Another enzyme examined in this study, phospholipase A2 is also shown to be increased by gentamicin application in various studies9. According to the results of this study, application of Hypericum perforatum extract couldn’t decrease this increment. Studies showed that, gentamicin application induces the oxidative stress which causes an increase in intracellular calcium levels and this increase causes an increase in the activity of phospholipase A2 enzyme as a result12-14. Hypericum perforatum extract have antioxidant properties because of flavonoids and phenolic compounds it contains15,16. While researchers expected to see a decrease in increment of phospholipase A2 caused by gentamicin due to application of antioxidant Hypericum perforatum extract, it had no effect according to the results. This can be due to the insufficient effect of antioxidant properties of Hypericum perforatum extract in nephrons or gentamicin causing this increment via other mechanisms.

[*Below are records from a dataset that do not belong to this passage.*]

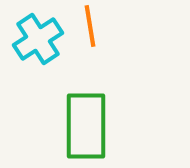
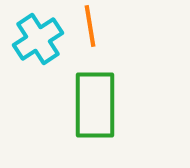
green rectangle: moved 9 px right, 21 px up
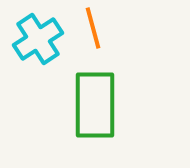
orange line: moved 3 px right, 2 px down; rotated 6 degrees counterclockwise
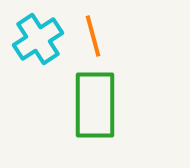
orange line: moved 8 px down
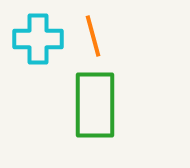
cyan cross: rotated 33 degrees clockwise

This study showed that Hypericum perforatum extract decreased the inflammation caused by gentamicin. Pharmacologically active compounds that have anti-inflammatory effects contained by Hypericum perforatum are responsible for his effect15. Also, antioxidant compounds such as hypericin, flavonoids and hyperforin contained by Hypericum perforatum can contribute synergistically to anti-inflammatory effect. Studies showed that hypericin is a free radical scavenger and it inhibits IL-1a, IL-12 formation and arachidonic acid release from phospholipids by affecting 5-lipoxygenase and 12-lipoxygenase pathways. Additionally, NF-kB, which is s regulator of inflammatory mediators, is reported to be inhibited by hypericin17,18. Hyperforin, which is another active ingredient is shown to inhibit the formation of free oxygen radicals, elastase release from leukocytes, cyclooxygenase-1, 5-lipooxygenase and IL-6 release19,20. Hyperoside and isokuarsitrine, which are flavonoids are shown to inhibit the neutrophil elastase that plays role in inflammation pathogenesis, while hyperoside is inhibiting nitric oxide synthase, isoquercetin is shown to inhibit prostaglandin biosynthesis and release5,21. In addition to this, amentoflavone, a flavonoid is shown to inhibit, COX-2, phospholipase A2, iNOS and arachidonic acid release from neutrophils22-27.
CONCLUSION
In conclusion, this study shows that, application of Hypericum perforatum extract reduces the inflammatory response due to increased iNOS and COX-2 enzymes and renal damage caused by gentamicin by inhibiting these enzymes. Thus, application of Hypericum perforatum extract reduces the nephrotoxicity risk caused by gentamicin.
ACKNOWLEDGMENTS
This study was funded by Cukurova University (TSA-2014-2656).